I'm implementing an integer bounds analysis (i.e., for each variable
compute its lower and upper bound) as a LLVM pass. My objective is to
identify potential overflows in both signed and unsigned C integers.
To do that I need to know the sign of each integer. However, we know
that LLVM IR does not keep sign information explicitly.
My understanding is that the only instructions with explicit sign
information is ICmp (e.g., icmp ugt ....) for the case of
integers. Thus, sign information may be reconstructred from icmp
instructions. On the other hand, arithmetic instructions as Add, Sub,
and Mul do not have this information. (I'm aware of the "nsw" and
"nuw" flags but they are optional.) As a result, it's possible to have
a straight-line piece of code (without icmp instructions) where no
sign information can be inferred but potential overflows can happen
without knowing whether the integer is signed or not.

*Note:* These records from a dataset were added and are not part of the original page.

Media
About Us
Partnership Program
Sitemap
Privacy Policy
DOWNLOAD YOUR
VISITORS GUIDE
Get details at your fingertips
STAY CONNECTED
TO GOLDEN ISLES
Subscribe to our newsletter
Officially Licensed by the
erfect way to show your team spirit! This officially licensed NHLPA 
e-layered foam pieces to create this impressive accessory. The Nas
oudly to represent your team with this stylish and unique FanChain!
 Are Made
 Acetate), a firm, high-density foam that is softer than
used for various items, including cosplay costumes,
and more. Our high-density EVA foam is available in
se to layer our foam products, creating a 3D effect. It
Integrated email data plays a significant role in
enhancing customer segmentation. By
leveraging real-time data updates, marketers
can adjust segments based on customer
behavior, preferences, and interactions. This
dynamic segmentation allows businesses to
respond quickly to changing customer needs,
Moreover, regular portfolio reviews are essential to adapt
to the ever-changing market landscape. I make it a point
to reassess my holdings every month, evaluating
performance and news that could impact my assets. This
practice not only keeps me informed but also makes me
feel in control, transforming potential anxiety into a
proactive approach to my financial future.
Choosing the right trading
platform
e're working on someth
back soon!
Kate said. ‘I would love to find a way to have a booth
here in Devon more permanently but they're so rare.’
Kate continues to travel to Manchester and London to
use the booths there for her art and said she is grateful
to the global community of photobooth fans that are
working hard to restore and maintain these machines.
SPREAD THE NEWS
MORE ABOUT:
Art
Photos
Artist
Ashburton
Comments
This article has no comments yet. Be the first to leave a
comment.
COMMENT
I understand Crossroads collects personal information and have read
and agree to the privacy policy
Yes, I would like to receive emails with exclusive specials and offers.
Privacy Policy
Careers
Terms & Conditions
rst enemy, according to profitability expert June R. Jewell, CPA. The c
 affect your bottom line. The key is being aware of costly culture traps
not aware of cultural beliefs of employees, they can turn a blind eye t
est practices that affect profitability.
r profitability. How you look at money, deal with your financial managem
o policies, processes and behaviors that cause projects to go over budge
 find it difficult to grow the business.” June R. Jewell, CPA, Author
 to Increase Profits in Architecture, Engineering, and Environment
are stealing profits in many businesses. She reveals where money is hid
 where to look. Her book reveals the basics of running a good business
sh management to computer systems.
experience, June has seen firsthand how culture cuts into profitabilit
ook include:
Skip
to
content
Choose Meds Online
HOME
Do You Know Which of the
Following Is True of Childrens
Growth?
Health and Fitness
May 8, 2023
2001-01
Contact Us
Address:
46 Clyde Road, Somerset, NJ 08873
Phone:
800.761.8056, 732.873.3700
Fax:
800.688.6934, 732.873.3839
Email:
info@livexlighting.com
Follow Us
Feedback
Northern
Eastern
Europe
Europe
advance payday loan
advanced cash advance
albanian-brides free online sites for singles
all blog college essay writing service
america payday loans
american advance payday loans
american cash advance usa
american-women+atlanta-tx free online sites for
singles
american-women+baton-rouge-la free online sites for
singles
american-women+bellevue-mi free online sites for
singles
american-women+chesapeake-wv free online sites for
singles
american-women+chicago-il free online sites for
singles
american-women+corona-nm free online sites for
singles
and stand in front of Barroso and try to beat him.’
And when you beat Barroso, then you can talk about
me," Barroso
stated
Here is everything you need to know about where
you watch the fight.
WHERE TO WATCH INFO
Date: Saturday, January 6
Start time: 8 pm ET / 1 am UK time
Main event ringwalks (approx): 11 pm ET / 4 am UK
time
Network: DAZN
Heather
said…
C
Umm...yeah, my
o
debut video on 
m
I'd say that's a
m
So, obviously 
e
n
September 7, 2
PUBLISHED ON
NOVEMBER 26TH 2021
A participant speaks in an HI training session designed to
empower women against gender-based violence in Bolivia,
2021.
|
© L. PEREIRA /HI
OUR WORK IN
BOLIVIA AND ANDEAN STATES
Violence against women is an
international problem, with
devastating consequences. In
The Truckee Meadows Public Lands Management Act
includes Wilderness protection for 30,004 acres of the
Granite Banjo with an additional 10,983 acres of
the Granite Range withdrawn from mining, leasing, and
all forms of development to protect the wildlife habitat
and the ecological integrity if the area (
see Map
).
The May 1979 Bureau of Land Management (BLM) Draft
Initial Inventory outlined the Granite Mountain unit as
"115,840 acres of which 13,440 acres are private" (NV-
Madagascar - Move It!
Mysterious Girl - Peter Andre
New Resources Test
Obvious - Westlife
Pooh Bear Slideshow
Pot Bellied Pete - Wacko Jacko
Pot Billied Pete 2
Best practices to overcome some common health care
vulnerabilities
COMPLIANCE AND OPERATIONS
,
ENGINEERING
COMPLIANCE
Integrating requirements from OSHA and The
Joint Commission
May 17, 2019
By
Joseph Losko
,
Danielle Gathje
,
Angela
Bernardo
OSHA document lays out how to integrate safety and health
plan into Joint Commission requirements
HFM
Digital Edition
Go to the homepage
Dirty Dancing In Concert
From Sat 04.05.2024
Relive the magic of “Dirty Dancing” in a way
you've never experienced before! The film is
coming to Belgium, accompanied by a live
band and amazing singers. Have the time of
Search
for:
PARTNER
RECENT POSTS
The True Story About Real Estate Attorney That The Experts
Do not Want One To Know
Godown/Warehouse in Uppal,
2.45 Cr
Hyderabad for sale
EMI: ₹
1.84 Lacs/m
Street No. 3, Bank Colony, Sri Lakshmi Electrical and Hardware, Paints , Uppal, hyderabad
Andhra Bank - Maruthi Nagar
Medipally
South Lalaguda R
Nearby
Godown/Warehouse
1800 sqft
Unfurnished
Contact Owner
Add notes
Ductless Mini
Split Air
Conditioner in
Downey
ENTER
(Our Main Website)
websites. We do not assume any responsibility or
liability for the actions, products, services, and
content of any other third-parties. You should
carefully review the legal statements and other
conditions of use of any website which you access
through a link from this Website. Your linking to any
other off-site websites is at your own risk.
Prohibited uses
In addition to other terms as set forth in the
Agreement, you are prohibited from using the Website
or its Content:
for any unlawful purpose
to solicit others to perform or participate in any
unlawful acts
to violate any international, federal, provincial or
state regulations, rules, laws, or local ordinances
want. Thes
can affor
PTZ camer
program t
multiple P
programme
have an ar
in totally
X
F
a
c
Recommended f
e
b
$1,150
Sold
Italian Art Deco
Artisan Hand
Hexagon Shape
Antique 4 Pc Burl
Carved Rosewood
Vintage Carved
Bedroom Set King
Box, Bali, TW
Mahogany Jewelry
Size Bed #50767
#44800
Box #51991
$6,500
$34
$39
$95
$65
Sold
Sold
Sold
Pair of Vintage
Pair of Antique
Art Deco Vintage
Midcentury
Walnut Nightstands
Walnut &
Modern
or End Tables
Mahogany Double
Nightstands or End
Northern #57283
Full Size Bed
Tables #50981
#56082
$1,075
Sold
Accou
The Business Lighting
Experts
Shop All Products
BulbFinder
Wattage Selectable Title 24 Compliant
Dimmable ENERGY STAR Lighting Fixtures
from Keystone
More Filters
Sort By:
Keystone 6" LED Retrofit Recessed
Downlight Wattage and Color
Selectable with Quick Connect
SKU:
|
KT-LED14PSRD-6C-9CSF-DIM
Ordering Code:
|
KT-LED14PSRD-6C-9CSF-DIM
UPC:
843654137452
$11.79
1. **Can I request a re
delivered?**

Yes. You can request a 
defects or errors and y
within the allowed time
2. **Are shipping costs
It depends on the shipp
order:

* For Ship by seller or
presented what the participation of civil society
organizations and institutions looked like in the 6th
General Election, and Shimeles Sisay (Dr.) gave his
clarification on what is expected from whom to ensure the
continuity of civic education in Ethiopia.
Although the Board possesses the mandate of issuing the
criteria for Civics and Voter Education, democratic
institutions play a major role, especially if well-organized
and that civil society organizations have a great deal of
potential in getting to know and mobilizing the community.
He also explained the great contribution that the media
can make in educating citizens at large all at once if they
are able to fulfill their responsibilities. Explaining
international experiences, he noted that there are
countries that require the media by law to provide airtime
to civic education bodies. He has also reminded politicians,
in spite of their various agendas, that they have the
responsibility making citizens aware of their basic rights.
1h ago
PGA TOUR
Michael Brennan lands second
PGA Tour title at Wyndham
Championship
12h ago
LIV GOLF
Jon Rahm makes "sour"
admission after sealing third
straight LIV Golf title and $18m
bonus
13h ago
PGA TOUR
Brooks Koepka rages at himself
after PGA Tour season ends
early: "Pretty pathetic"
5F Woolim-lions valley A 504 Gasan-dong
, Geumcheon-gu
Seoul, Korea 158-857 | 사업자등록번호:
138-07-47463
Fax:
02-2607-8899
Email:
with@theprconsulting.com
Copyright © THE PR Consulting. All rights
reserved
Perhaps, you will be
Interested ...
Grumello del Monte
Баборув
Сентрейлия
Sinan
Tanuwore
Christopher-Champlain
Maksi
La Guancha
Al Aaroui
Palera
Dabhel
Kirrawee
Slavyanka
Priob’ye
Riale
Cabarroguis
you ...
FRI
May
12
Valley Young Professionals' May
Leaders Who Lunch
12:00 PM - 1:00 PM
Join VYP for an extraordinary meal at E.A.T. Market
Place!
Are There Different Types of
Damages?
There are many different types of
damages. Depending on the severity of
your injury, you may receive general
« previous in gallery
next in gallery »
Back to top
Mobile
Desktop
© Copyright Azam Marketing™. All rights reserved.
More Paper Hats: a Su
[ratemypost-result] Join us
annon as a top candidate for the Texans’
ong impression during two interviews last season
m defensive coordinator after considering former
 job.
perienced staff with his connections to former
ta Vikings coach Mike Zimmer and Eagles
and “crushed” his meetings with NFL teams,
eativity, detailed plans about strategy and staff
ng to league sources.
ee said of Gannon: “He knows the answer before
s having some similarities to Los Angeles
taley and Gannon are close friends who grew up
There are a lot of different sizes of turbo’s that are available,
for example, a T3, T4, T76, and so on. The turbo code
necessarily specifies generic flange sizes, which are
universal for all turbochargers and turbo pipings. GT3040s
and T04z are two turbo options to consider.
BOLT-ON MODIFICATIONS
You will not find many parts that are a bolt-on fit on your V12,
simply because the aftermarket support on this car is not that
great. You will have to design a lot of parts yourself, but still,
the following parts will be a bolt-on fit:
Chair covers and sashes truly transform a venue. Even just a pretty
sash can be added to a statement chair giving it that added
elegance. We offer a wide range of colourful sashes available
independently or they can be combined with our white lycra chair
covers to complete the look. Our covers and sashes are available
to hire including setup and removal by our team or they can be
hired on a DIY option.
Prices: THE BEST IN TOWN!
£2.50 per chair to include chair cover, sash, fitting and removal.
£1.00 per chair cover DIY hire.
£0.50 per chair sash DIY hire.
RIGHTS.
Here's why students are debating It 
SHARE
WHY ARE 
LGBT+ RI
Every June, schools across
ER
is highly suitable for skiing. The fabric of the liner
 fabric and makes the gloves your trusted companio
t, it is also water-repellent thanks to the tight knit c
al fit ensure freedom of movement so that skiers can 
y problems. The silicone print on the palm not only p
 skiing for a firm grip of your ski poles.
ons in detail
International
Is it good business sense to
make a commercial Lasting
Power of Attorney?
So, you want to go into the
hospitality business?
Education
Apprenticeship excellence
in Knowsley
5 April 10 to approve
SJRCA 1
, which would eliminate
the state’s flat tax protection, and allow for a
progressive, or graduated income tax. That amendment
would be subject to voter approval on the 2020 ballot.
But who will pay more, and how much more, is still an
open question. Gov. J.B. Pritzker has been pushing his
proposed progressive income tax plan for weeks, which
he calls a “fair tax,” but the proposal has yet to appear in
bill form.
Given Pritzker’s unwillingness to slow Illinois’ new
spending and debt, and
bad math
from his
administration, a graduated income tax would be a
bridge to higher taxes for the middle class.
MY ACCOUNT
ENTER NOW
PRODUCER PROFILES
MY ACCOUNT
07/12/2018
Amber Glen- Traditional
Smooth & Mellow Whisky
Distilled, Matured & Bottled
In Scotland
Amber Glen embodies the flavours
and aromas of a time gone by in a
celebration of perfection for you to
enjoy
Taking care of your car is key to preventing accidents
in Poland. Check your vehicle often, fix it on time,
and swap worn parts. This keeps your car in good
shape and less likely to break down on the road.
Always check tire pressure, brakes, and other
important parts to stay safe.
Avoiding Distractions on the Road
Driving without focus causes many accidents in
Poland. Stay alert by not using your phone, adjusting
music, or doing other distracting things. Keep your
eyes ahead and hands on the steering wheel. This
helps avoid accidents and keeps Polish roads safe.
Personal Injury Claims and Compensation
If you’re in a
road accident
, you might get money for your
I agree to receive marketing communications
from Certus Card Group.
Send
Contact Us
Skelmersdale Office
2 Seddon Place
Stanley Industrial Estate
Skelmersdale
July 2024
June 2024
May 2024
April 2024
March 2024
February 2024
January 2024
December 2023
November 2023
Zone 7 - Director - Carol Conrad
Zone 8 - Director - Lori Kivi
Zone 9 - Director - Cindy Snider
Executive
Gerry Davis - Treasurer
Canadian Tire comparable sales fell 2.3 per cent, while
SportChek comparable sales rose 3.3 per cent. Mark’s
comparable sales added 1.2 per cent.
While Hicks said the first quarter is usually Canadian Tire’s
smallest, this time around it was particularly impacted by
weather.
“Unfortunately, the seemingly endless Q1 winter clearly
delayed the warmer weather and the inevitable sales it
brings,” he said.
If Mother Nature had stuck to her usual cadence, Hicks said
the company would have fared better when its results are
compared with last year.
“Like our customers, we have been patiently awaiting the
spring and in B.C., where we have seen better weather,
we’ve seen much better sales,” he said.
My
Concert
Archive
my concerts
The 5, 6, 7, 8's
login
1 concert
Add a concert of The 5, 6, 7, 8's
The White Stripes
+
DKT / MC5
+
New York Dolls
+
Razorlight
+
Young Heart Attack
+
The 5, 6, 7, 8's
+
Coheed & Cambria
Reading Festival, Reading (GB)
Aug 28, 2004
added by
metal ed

Recently, somebody posted:
Some time ago I posted here a couple times about integer overflow
checking. Since then we (at Utah) joined forces with Vikram Adve and
his student Will Dietz who are also looking at integer issues. Between
the four of us we've done a lot of looking at and thinking about integer
overflow in C/C++, and have written up a paper containing some data and
observations. Perhaps it'll be interesting to people here:
In this work, they implement a dynamic analysis for detecting integer
overflows in the front-end (using clang). I belive they moved to the
front-end rather than implementing a LLVM pass precisely due to, among
others, the sign problem I mention.
Is there a quick solution to infer sign information without moving to
the front-end? Maybe encoding some metadata?